Split Text
The Split Text component takes large blocks of text and divides them into smaller, more manageable pieces. This makes it easier to feed the text into other components, such as AI models or analysis tools, that work best with shorter inputs.
How it Works
When you drop a piece of data into the Data Inputs field, the component reads the text and splits it into chunks.
- If you set Chunk Size to a positive number, the component creates pieces that are at most that many characters long.
- Chunk Overlap lets you specify how many characters should be repeated between consecutive chunks, which helps preserve context when the text is processed later.
- The Separator field tells the component where it can safely cut the text (for example, on a newline or a period). If you leave it as the default newline, the component will split on line breaks.
- If you set Chunk Size to
0
, the component ignores the size limit and simply splits the text wherever the separator appears.
Internally, the component uses LangChain’s CharacterTextSplitter
to perform the split. The result is a list of new Data objects, each containing one chunk of the original text.
Inputs
- Data Inputs: The data you want to split. Provide one or more Data objects that contain the text to be processed.
- Chunk Overlap: Number of characters to overlap between chunks. A higher overlap keeps more context in each piece.
- Chunk Size: The maximum number of characters in each chunk. Set to
0
to split only on the separator. - Separator: The character or string that the component uses to split the text. The default is a newline (
\n
).
Outputs
- Chunks: A list of Data objects, each containing a chunk of the original text. These chunks can be fed into other components for further processing, such as summarization, sentiment analysis, or storage.
Usage Example
- Add the Split Text component to your workflow.

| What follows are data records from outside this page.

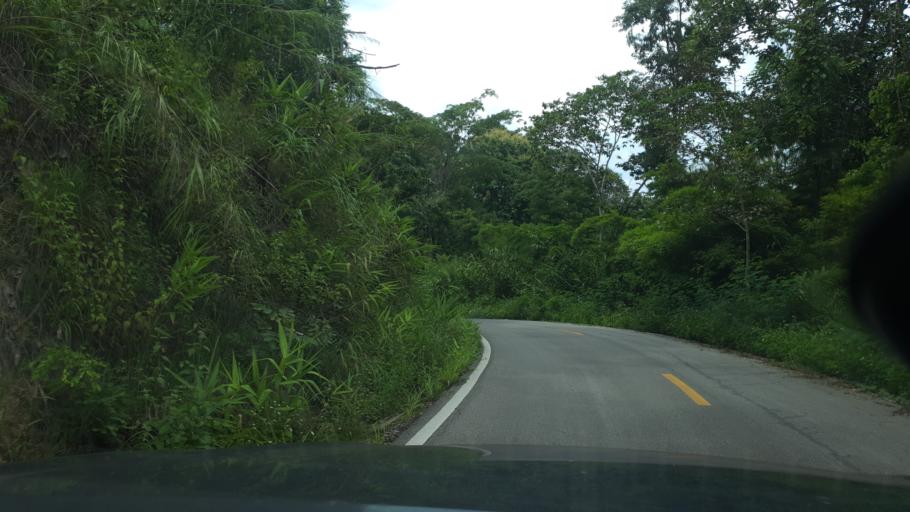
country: TH
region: Lamphun
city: Mae Tha
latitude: 18.5098
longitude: 99.2631
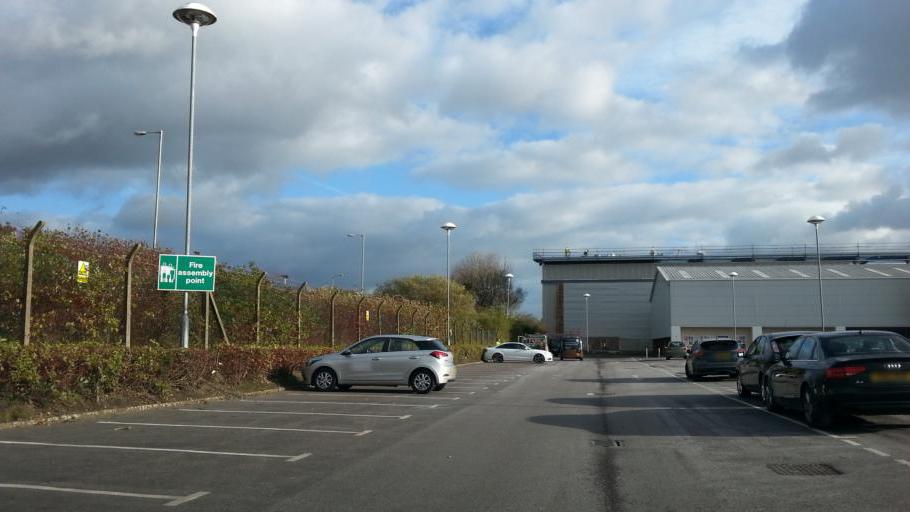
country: GB
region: England
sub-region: Staffordshire
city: Cannock
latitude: 52.6788
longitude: -2.0472
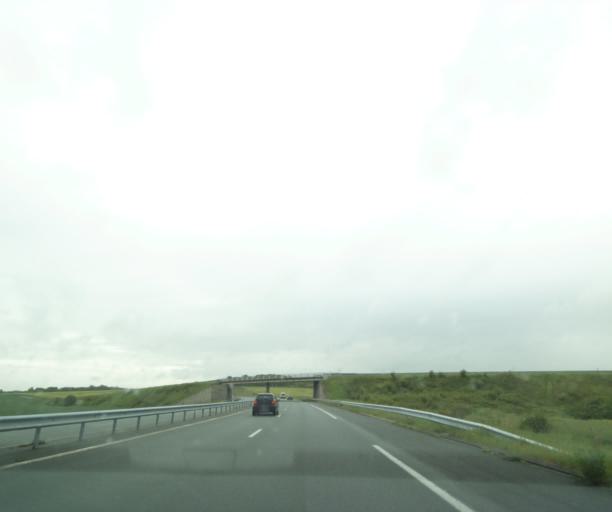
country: FR
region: Poitou-Charentes
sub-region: Departement de la Charente-Maritime
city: Nieul-les-Saintes
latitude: 45.6974
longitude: -0.7410
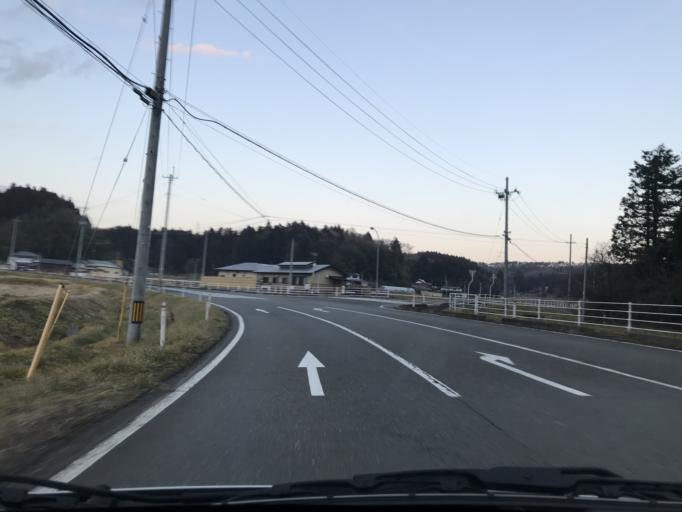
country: JP
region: Iwate
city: Ichinoseki
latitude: 38.8071
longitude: 141.1180
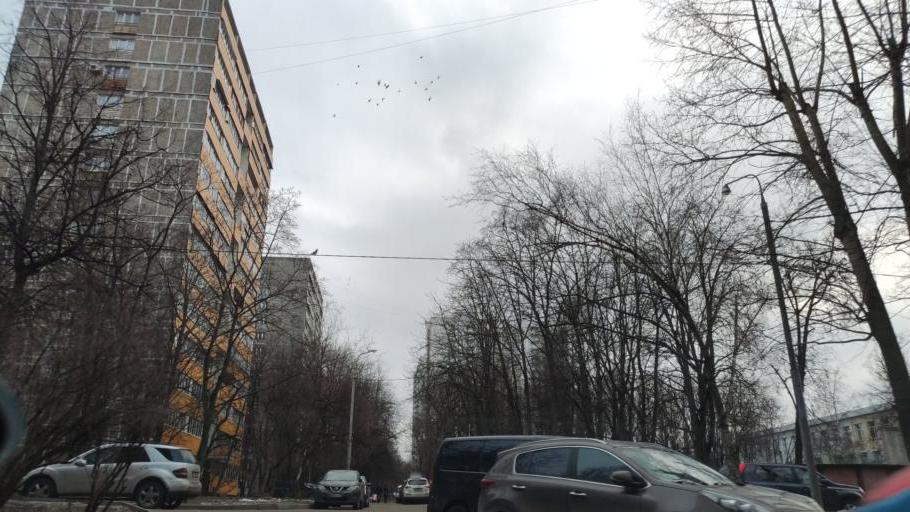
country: RU
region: Moscow
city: Nagornyy
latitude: 55.6309
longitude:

- Connect a data source (e.g., a “Read File” component) to the Data Inputs field.
- Set Chunk Size to
1000
and Chunk Overlap to200
. - Leave Separator as the default newline or change it to a period if you want sentence‑level splits.
- Connect the Chunks output to the next component, such as “Analyze Text” or “Store in Database”.
This setup will take a long article, break it into 1,000‑character pieces with a 200‑character overlap, and then pass each piece to the next step in your workflow.
Related Components
- Merge Text – Combine multiple pieces of text back into a single document.
- Count Words – Count the number of words in each chunk.
- Summarize Text – Generate a summary for each chunk.
Tips and Best Practices
- Choose a Chunk Size that matches your downstream component. Smaller chunks are faster but may lose context; larger chunks preserve context but can be slower.
- Use Chunk Overlap when context matters (e.g., for language models that need to see preceding text).
- Select a Separator that matches your data format. For plain text, a newline works well; for CSV or JSON, you might use a comma or a custom delimiter.
- Test with a sample of your data before running the full workflow to ensure the splits look correct.
Security Considerations
The Split Text component processes data locally and does not send any information outside of the Nappai system. Ensure that any sensitive data you feed into the component is handled according to your organization’s privacy policies.